Thursday, 21 April 2011

The Barnet Press: why we must support their strike

In this borough, we have three local papers. One of them, the Ham & High, is more focused on the Camden borders but is a good read, literate, culturally savvy, and brave: not afraid to tackle the MetPro scandal, as we saw.

Of the two other local publications, the Times Group is perhaps the most widely distributed through the borough, and is a mainstay of local reporting. Recently it has become more challenging of the antics of our local authority, and is all the better for it, doing what a local paper should do.

Last, but not least, is the Barnet Press, concentrating on the northern sector of the borough, and unusual in being a privately owned, independent paper. Mrs Angry used to save the Barnet Press specifically for firelighting, in the bad old days, when Brian Coleman used to have a regular column in it, enlightening the grateful readership with his wisdom and benevolent views, and descriptions of his Pooterish attempts to network with the er, what is the phrase he loves - the 'great and the good'. Happily, those days are safely in the past, and the Press is now magnificently scathing in its denouncement of not only Mr Toad himself, but more importantly the generally outrageous behaviour of our current Tory council, notably with stories such as Allowancegate and the MetPro scandal.

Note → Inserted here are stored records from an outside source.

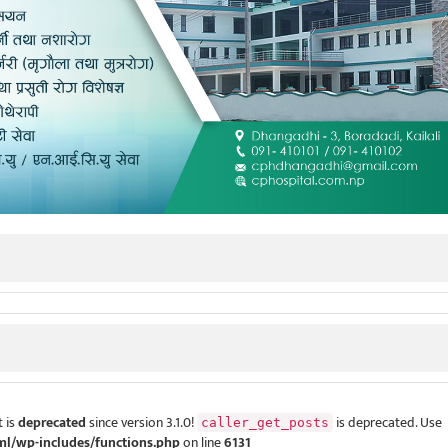
 is
deprecated
since version 3.1.0!
is deprecated. Use
caller_get_posts
ml/wp-includes/functions.php
on line
6131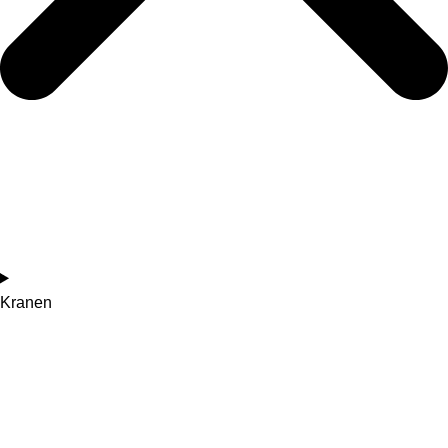
Kranen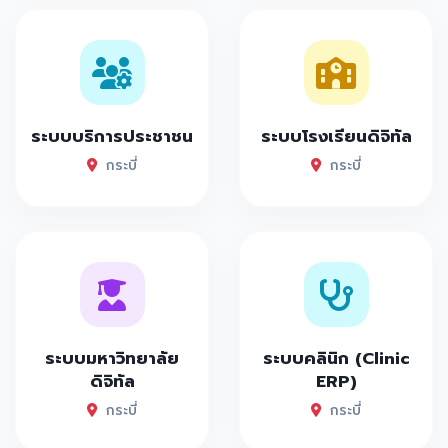
ระบบบริการประชาชน
ระบบโรงเรียนดิจิทัล
กระบี่
กระบี่
ระบบมหาวิทยาลัย
ระบบคลินิก (Clinic
ดิจิทัล
ERP)
กระบี่
กระบี่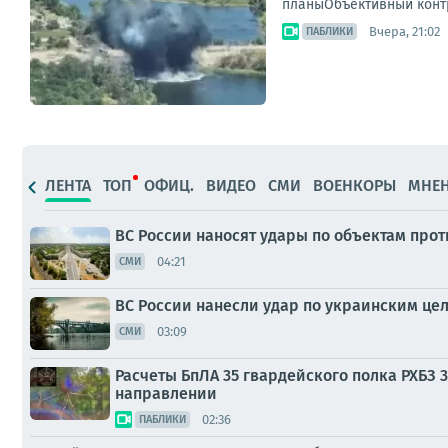
планыОбъективный контр
Вчера, 21:02
ПАБЛИКИ
ЛЕНТА
ТОП
ОФИЦ.
ВИДЕО
СМИ
ВОЕНКОРЫ
МНЕ
ВС России наносят удары по объектам прот
04:21
СМИ
ВС России нанесли удар по украинским цел
03:09
СМИ
Расчеты БпЛА 35 гвардейского полка РХБЗ
направлении
02:36
ПАБЛИКИ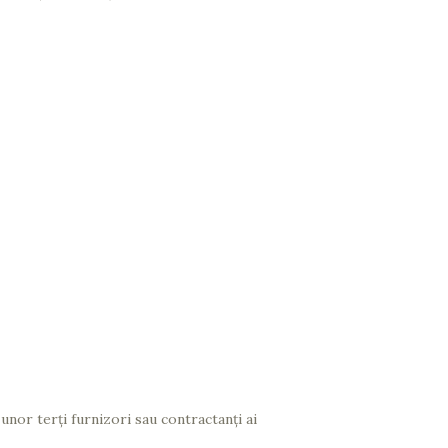
 unor terți furnizori sau contractanți ai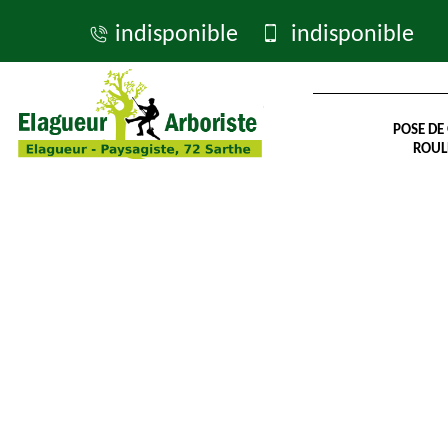
indisponible
indisponible
POSE DE
ROUL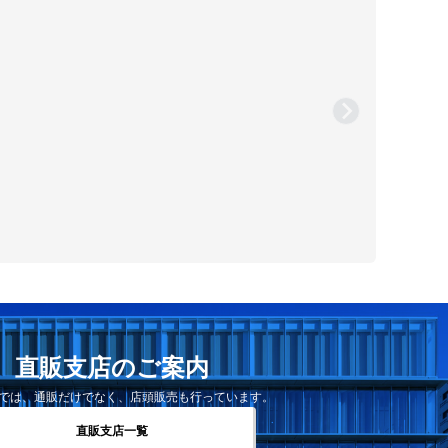
直販支店のご案内
では、通販だけでなく、店頭販売も行っています。
直販支店一覧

Which is how a local paper should be - independent, challenging, campaigning, investigative. God knows this is what we need in Barnet - with a lunatic Tory council like ours, which tries to control all dissent and all criticism, even within its own party, the range and vigour of the local press is an essential safeguard of democracy, isn't it?

You might be wondering why a blogger would worry about the future of traditional reporting in an era of social media, citizen journalism, the netroots movement and all that stuff. But I do worry, and I do care very much, because I don't see any conflict between the two different approaches. Journalism is evolving, as everything does, but it isn't extinct: the need to report news professionally will always exist, in whatever format, whether globally, nationally, or locally.

On a local basis, the relationship between bloggers and the local press should be symbiotic, mutually beneficial - or in other words, as happpens in Barnet - they nick our stories and we nick theirs. The local press has its ways, and we have ours, but they are not in competition and in fact the different approaches complement each other. As a result, the hapless residents of Barnet are better informed about their the political life of their borough than any other borough in London, and perhaps the country as a whole.

The Tories who run this council would love it if the Barnet Press faded away, I am sure: its main distribution points coincide with the area in the borough where some of the most awful of our many awful councillors reside and have their wards: all the more reason to maintain a healthy, combative local paper in those parts, therefore.

At the moment, NUJ members working on the Barnet Press are engaged in a two week strike. This is not over paylevels, but on a point of principle, and that principle is the future of local journalism. The owners of their papers have reduced the staffing to the point where only three reporters must produce a total of nine publications. This enormous workload means that many issues and stories that should be covered are going unreported, and there is a struggle to maintain a proper standard of professional coverage. This represents the slow death of a local newpaper, and that is something we should all be very concerned about.

Do you want your local newspaper to be reduced to a couple of stories about bring and buy sales in the church hall, wrapped round a weighty advertising supplement, or do you want a challenging, lively, opinionated paper which reports on matters of public interest to your local community? Time then, to show your support for the freedom of the press, and the future of local journalism: visit their website and read how:


baarnett said...

No wonder I received an email from the Press a while ago, offering cut-price adverts for two weeks.

I hadn't realized the reason before.

Mrs Angry said...

Interesting, baarnett. I understand there is a publication this week produced by scab labour, which I hope everyone will use, as I will, to line the inside of their cat's litter tray.